Mostly class 2.
Part 2 of Wallace Haeckel traverse. Route looks pretty loose and crappy from down low, but the traverse and the final climb up Haeckel was the best part of the day. Really fun scrambling up to the summit block. Not nearly as bad as it looks, much better than the slopes around Wallace.
From Picture Peak and Hungry Packer Peak. On to Wallace -- Day 3 of the 2009 Sierra Challenge.
A fun route. The chimney just below the summit was my favorite part. The long painful march back to the TH at Sabrina that evening: Not so much fun, but part of the game, right?
Traverse from Peak 13,332. Climbed up one of the crack system on the headwall to make it interesting. Left too late to do Wallace as well.
Climbed peak 13,380 from Midnight lake first,I highly recommend the class 3-4 north ridge.
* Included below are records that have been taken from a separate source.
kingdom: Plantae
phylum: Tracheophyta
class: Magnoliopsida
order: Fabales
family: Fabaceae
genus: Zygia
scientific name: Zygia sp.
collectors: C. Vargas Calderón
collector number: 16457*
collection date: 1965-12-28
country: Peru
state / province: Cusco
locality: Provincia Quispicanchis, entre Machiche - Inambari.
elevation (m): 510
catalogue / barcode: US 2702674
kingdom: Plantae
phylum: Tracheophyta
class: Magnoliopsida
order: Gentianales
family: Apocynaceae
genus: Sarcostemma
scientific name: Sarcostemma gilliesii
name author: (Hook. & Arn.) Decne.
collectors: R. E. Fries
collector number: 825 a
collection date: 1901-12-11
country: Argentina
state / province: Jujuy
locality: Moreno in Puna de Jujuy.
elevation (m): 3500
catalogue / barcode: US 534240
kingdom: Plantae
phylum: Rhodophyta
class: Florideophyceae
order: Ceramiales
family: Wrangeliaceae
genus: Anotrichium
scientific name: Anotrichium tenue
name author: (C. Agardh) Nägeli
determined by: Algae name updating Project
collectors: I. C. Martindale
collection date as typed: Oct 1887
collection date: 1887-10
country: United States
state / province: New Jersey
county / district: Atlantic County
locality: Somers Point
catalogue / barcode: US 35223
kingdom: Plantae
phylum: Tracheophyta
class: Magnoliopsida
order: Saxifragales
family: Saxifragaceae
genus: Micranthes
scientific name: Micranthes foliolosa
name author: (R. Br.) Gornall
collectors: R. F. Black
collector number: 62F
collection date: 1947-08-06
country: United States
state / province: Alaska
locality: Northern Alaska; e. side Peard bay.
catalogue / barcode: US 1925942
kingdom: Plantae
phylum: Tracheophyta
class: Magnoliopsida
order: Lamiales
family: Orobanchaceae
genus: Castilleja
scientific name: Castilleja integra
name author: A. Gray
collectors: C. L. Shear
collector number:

Then on to Haeckel,very easy compared to 13,380.
Hiked in with the intention of climbing the NW Arete, but the approach was choked with steep, brittle ice, and we had only aluminum crampons and mountaineering axes, so the approach was out of our league. Climbed the north ridge for a bit, then traversed over to the east ridge, and scrambled up from there.
Whish I could do this everyday
Seeing that snow was icy leading up to the NW arete and that we hadn't any crampons we instead headed up the moraine to the third arete on the left and went up nice class 4 ledgges to meet the east arete route, then, to the summit. Great climb with the German wife on a peak named for her fellow countryman.
A very enjoyable scramble, though a dusting of snow along the ridge made is spicier than it should have been. Tried to down climb the SE Face, a mistake. It is a nasty maze of class 4-5 chutes and cliffs. Recommend traversing toward the S ridge before heading down into the cirque.
Fun climb. A little looser in spots than I was expecting, but not bad. Perfect weather while climbing, but a few hours later it was overcast and thundering. Ironic that our register entry reads "Not a cloud in the sky".
Pretty easy scramble if you keep to the left, mostly just sandy ledges up to a short class 3 summit block. (Mt. Wallace was much harder!) Airy summit with some nice views.
Day five of the 2004 Sierra Challenge, climbed with Mark, Michael and Matthew. Traversed over to Mt. Wallace and back via Echo Lake. Trip Report
Penelope May and I climbed this clean, esthetic arete from our camp at Hungry Packer Lake. We found the glacier very icy and the last few hundred feet a challenge with alluminum crampons and axes. The descent is very loose and steep. But the arete is beautiful and mostly class 4. Recommended.
Climbed this mellow class 3 from a camp at Echo Lakes with Britt Reeves and a couple of other guys whose name I don't recall. Easy cruise.
I climbed the North face to the Northeast Arete with my best friend Gary Hinton ( his last mountain climb - his ashes are sprinkled in Buttermilk Country ). Excellent fun frozen neve climbing followed by fun rock climbing. Also, the first climb I ever attempted to videotape.